David Dobel: Well, do it! For God's sake, you know, there must be a million women out there that would find it exciting to get into bed with you. You know, maybe not a million; but, I'm sure you could find one if you got her drunk enough.
-
Pip's Comic: Oh boy, I - I had a rough day. I got up and I put on a shirt and the button came off. And then I went to my car and opened the door and the handle came off. Now, I'm afraid to go to the bathroom!
-
David Dobel: Years ago, Falk, a very wonderful comedy writer wrote a very funny book, with a deep, a really deep and meaningful title. It was called, "Never Trust a Naked Bus Driver." Now, you would be amazed how many people do exactly that - and worse.
-
Dr. Phil Reed: So, if I push on your chest, here, do you feel any pain?
Amanda: Well, you know, it's right under the breast that I get a shooting kind of pain.
Dr. Phil Reed: You're left breast?
Amanda: Yes. Yes.
Dr. Phil Reed: Okay.
[continues with his hands-on examination]
-
David Dobel: They're all charlatans, Falk! My God! You know, since the beginning of time, people have been, you know, frightened and unhappy and they're scared of death and they're scared of getting old and there's always been priests around and shamans and now shrinks to tell them, "Look, I know you're frightened, but I can help you.
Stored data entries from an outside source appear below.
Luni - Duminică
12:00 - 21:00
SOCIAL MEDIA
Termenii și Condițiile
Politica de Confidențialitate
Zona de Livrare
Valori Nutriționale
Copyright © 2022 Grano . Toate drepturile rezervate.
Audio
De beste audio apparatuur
Of course, it is going to cost you a few bucks." But, they can't help you, Falk; because, life is what it is.
-
Jerry Falk: You know, that road company James Dean was looking at you like you were a freshly baked cannoli.
-
Jerry Falk: If life is meaningless, then why chose to live? Dobel says we don't chose, our blood chooses for us. What does it all add up to if I die? Freud says sex and work. Dobel says work gives the illusion of meaning and sex gives the illusion on continuity.
-
Amanda: It is a maddening problem. Oh, we had to try *every* kind of foreplay!
-
Amanda: I'm back. But if you don't want me, I understand.
Jerry Falk: You're back?
Amanda: I couldn't be without you. I tried but I just couldn't.
Jerry Falk: You know, you didn't move in with your girlfriend April, like you said you did. I found out you went to Naples with Tony Hankin.
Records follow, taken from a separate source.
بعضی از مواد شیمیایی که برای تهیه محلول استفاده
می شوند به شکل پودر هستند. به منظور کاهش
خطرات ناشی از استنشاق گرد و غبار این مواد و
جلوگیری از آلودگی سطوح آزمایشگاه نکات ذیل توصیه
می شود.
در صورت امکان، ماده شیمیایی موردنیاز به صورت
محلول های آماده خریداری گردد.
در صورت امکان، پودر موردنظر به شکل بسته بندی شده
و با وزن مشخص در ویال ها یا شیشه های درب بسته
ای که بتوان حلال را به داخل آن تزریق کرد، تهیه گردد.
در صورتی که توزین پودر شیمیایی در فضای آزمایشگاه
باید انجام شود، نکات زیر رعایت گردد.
Amanda: Well, you can understand. He wanted me to go with him to Naples and Rome. It sounded so romantic. Those are all places that I've dreamed of and I thought that's what I wanted. But - I missed you too much.
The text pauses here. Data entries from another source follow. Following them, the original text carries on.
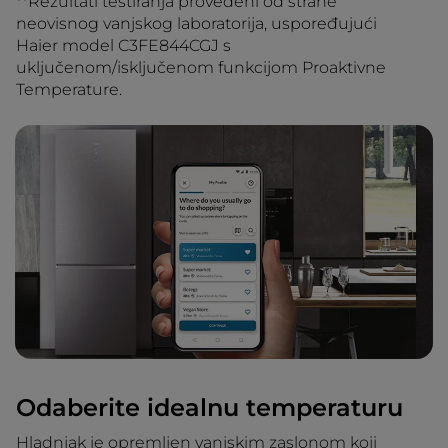
**Rezultati testiranja provedeni od strane
neovisnog vanjskog laboratorija, uspoređujući
Haier model C3FE844CGJ s
uključenom/isključenom funkcijom Proaktivne
Temperature.
Odaberite idealnu temperaturu
Hladnjak je opremljen vanjskim zaslonom koji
Jerry Falk: But, of course, you made love with him.
Amanda: Yes. But, I thought of you. You were really the person I was making love to in Naples and in Florence, in Venice, on the airplane 40,000 feet in the air...
Jerry Falk: Okay, enough.
Amanda: Oh, yeah, and at the Vatican, all I could think about, while we were doing it, was how much you would love that ceiling! So, I'm back. I'm home.
-
Jerry Falk: We made love that night. It was wonderful. If only certain moments in life could last. Just stay frozen, like some old vase.